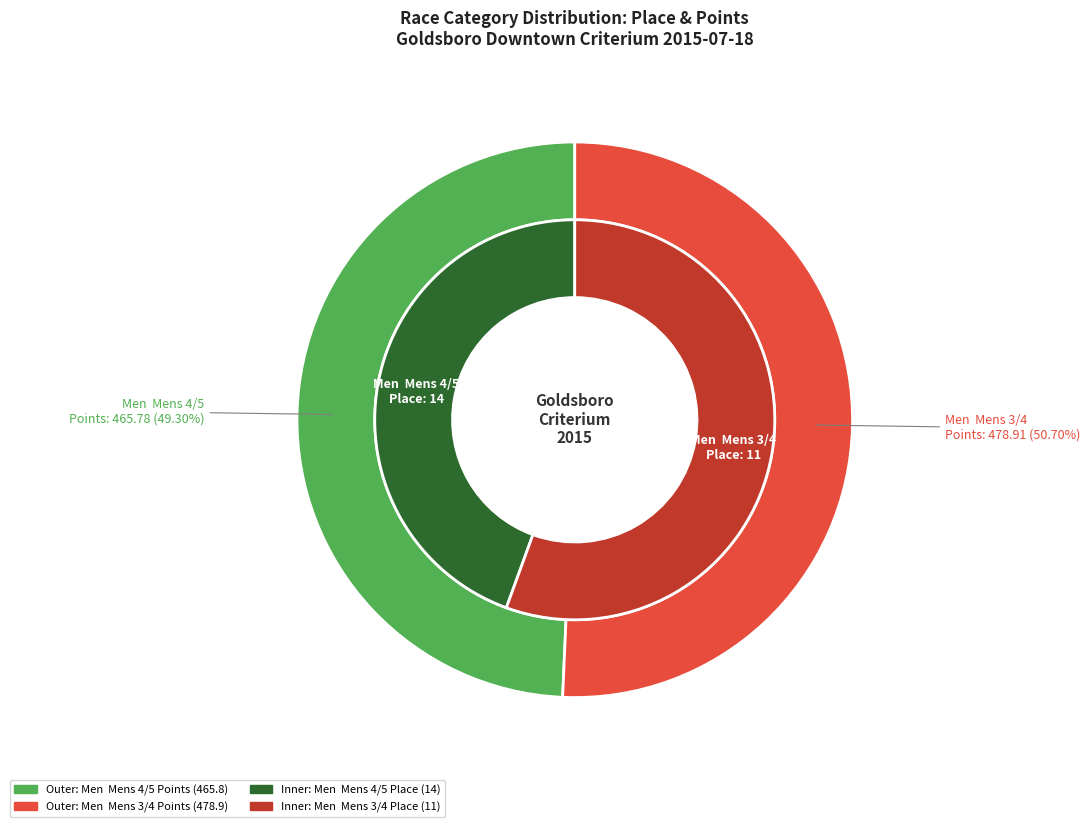

Is the sum of Men  Mens 3/4 and Men  Mens 4/5 greater than half?

Yes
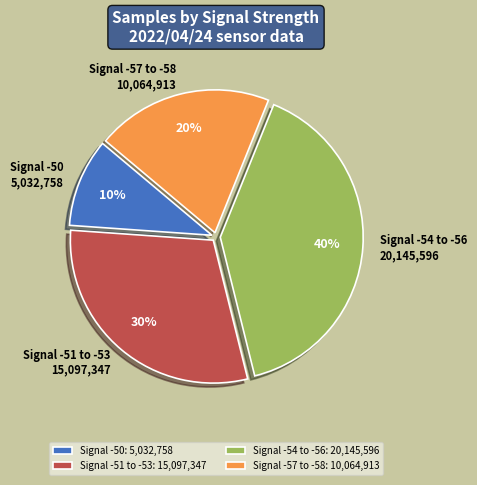

Combined, do Signal -57 to -58 and Signal -50 account for over 50%?

No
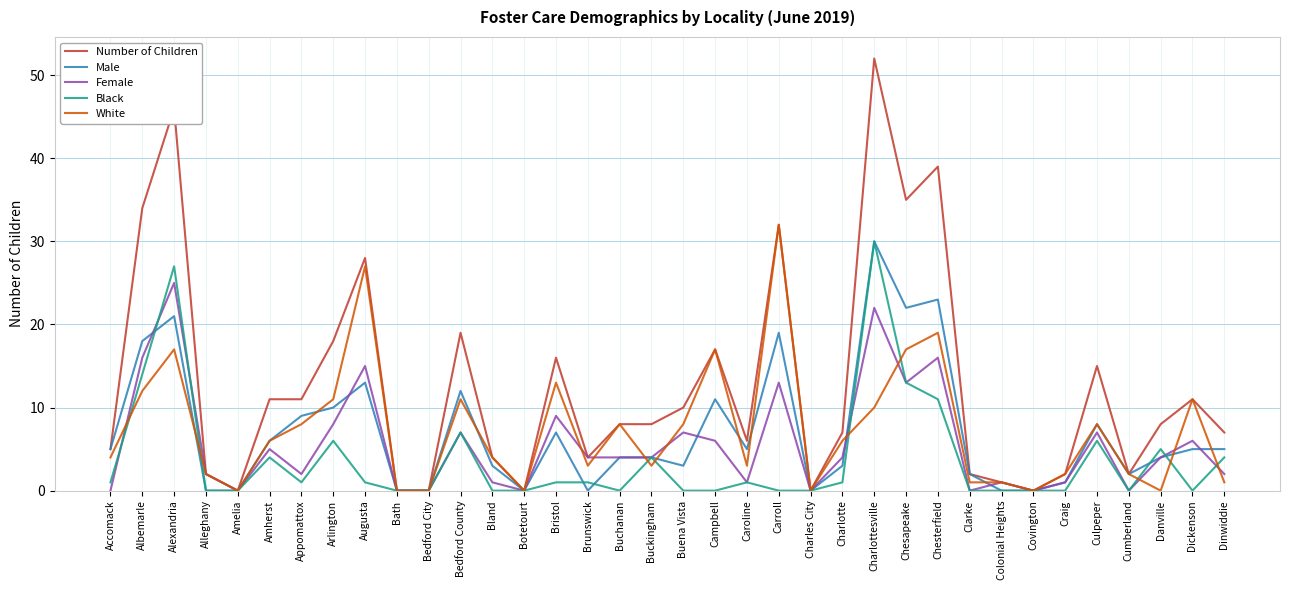

At which category does Female reach its first local valley?

Amelia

****

> _DIRECTIONS_:
Can you duplicate every entry above line for line, without changing a word, and leave out the pictures?

> _ANSWER TO THIS PROBLEM_:
Is the sum of Men  Mens 3/4 and Men  Mens 4/5 greater than half?

Yes

Combined, do Signal -57 to -58 and Signal -50 account for over 50%?

No

At which category does Female reach its first local valley?

Amelia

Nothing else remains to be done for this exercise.